**** Input data
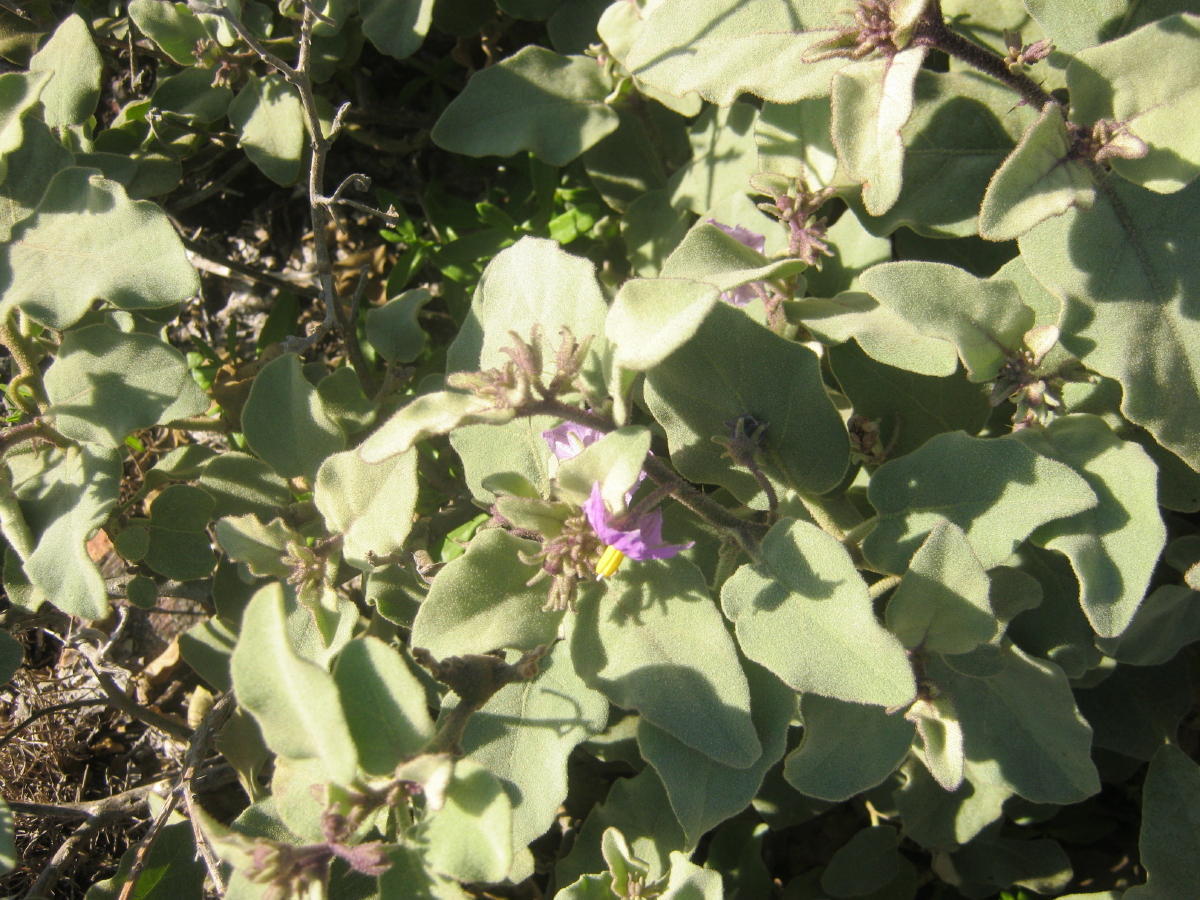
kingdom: Plantae
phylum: Tracheophyta
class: Magnoliopsida
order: Solanales
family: Solanaceae
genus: Solanum
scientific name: Solanum tomentosum
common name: Wild aubergine
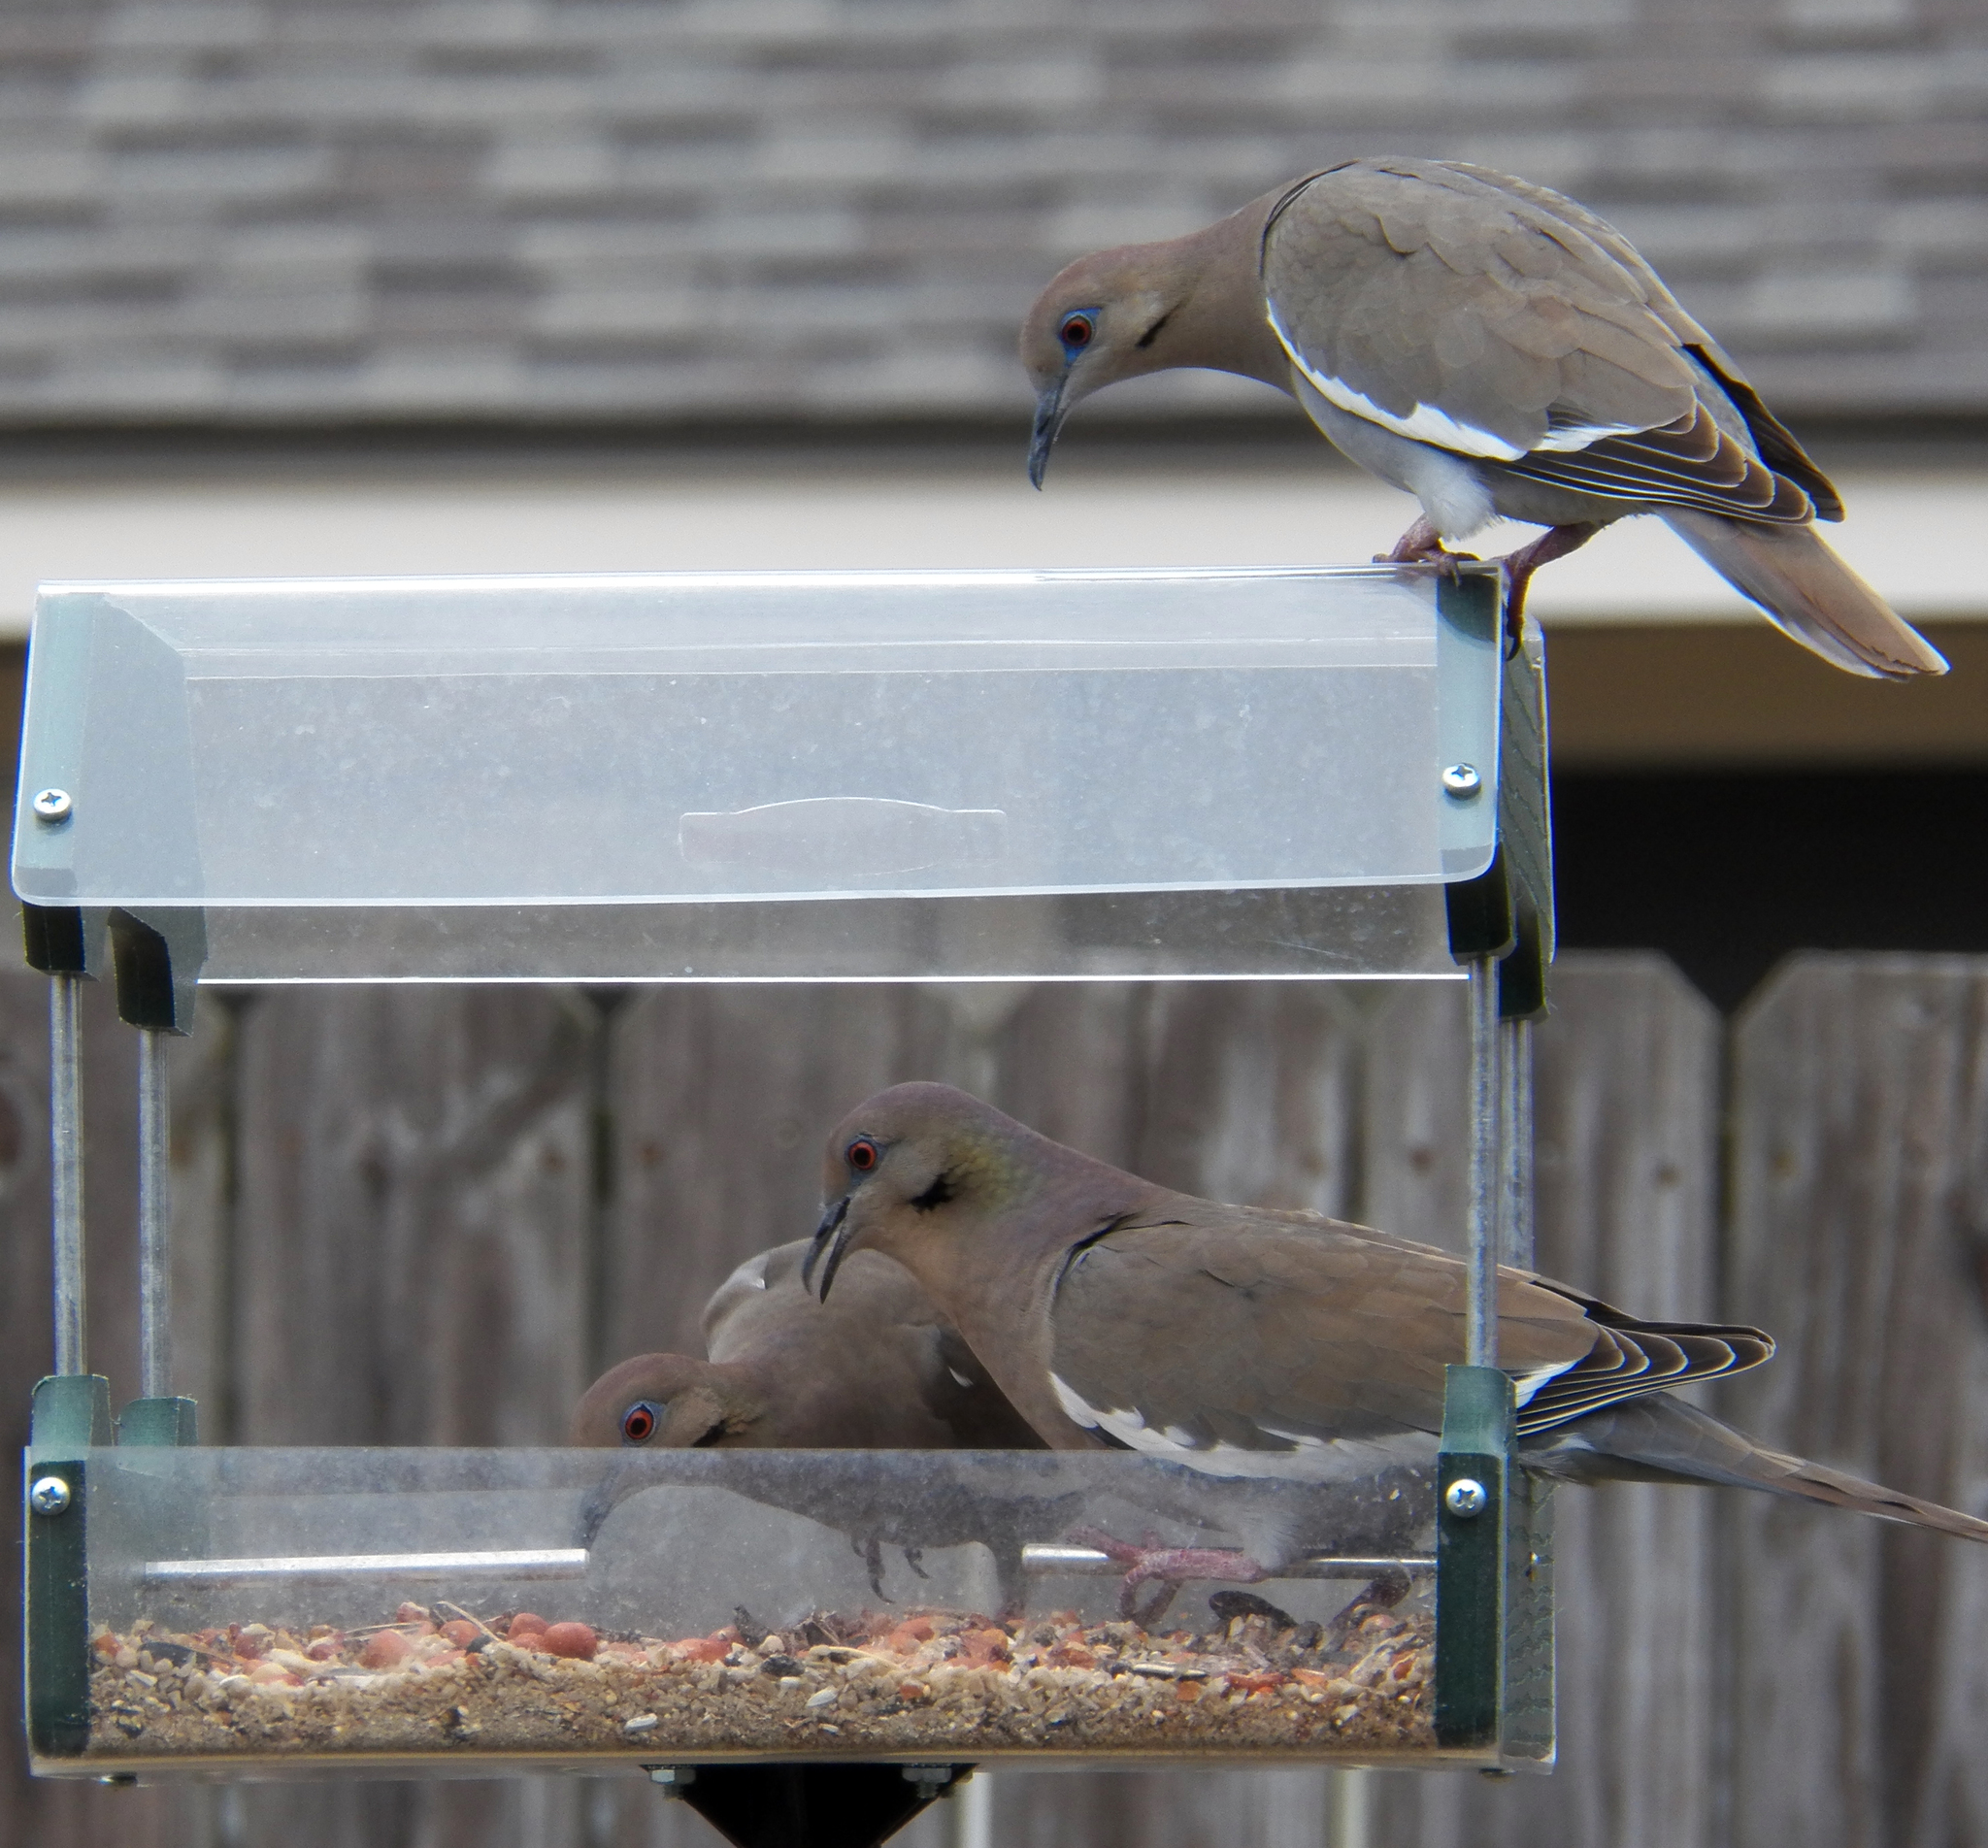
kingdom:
********
* [Given exercise] Reproduce every line of the rows above verbatim, omitting the pictures from your answer.

* [Answer for this exercise]
kingdom: Plantae
phylum: Tracheophyta
class: Magnoliopsida
order: Solanales
family: Solanaceae
genus: Solanum
scientific name: Solanum tomentosum
common name: Wild aubergine
kingdom:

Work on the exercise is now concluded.